[Description of the task]
The entries shown next need to be written again word for word.

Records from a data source
· · · ·

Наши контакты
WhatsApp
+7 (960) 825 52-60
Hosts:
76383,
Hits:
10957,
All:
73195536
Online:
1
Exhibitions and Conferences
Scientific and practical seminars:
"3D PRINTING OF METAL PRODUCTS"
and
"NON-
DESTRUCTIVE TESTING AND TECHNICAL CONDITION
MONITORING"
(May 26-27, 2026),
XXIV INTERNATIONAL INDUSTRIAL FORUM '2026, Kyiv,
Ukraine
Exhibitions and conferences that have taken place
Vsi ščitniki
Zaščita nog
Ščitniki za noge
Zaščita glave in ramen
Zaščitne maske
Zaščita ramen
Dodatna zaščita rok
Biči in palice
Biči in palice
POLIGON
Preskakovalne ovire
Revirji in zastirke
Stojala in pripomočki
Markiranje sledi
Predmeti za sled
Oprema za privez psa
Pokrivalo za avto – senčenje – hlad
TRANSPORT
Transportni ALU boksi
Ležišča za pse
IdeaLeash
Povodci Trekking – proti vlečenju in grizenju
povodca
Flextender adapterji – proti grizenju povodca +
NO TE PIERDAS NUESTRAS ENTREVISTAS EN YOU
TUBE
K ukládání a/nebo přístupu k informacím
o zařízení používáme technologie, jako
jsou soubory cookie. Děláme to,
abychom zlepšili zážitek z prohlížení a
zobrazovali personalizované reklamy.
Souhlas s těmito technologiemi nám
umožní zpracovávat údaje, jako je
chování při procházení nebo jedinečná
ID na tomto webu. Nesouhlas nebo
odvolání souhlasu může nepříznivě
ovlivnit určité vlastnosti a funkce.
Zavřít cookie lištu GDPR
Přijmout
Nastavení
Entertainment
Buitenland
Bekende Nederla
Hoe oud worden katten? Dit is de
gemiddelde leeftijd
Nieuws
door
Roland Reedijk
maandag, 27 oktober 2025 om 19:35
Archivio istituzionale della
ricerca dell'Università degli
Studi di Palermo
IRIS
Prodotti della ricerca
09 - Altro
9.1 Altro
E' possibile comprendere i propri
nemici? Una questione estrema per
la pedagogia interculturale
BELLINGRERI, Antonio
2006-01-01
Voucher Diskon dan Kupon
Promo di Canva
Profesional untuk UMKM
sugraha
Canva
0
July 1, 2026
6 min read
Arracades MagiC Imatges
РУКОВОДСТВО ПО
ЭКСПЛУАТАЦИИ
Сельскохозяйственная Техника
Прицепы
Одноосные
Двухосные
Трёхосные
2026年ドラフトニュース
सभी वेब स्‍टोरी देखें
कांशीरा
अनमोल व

· · · ·

[Solution to this task]
Наши контакты
WhatsApp
+7 (960) 825 52-60
Hosts:
76383,
Hits:
10957,
All:
73195536
Online:
1
Exhibitions and Conferences
Scientific and practical seminars:
"3D PRINTING OF METAL PRODUCTS"
and
"NON-
DESTRUCTIVE TESTING AND TECHNICAL CONDITION
MONITORING"
(May 26-27, 2026),
XXIV INTERNATIONAL INDUSTRIAL FORUM '2026, Kyiv,
Ukraine
Exhibitions and conferences that have taken place
Vsi ščitniki
Zaščita nog
Ščitniki za noge
Zaščita glave in ramen
Zaščitne maske
Zaščita ramen
Dodatna zaščita rok
Biči in palice
Biči in palice
POLIGON
Preskakovalne ovire
Revirji in zastirke
Stojala in pripomočki
Markiranje sledi
Predmeti za sled
Oprema za privez psa
Pokrivalo za avto – senčenje – hlad
TRANSPORT
Transportni ALU boksi
Ležišča za pse
IdeaLeash
Povodci Trekking – proti vlečenju in grizenju
povodca
Flextender adapterji – proti grizenju povodca +
NO TE PIERDAS NUESTRAS ENTREVISTAS EN YOU
TUBE
K ukládání a/nebo přístupu k informacím
o zařízení používáme technologie, jako
jsou soubory cookie. Děláme to,
abychom zlepšili zážitek z prohlížení a
zobrazovali personalizované reklamy.
Souhlas s těmito technologiemi nám
umožní zpracovávat údaje, jako je
chování při procházení nebo jedinečná
ID na tomto webu. Nesouhlas nebo
odvolání souhlasu může nepříznivě
ovlivnit určité vlastnosti a funkce.
Zavřít cookie lištu GDPR
Přijmout
Nastavení
Entertainment
Buitenland
Bekende Nederla
Hoe oud worden katten? Dit is de
gemiddelde leeftijd
Nieuws
door
Roland Reedijk
maandag, 27 oktober 2025 om 19:35
Archivio istituzionale della
ricerca dell'Università degli
Studi di Palermo
IRIS
Prodotti della ricerca
09 - Altro
9.1 Altro
E' possibile comprendere i propri
nemici? Una questione estrema per
la pedagogia interculturale
BELLINGRERI, Antonio
2006-01-01
Voucher Diskon dan Kupon
Promo di Canva
Profesional untuk UMKM
sugraha
Canva
0
July 1, 2026
6 min read
Arracades MagiC Imatges
РУКОВОДСТВО ПО
ЭКСПЛУАТАЦИИ
Сельскохозяйственная Техника
Прицепы
Одноосные
Двухосные
Трёхосные
2026年ドラフトニュース
सभी वेब स्‍टोरी देखें
कांशीरा
अनमोल व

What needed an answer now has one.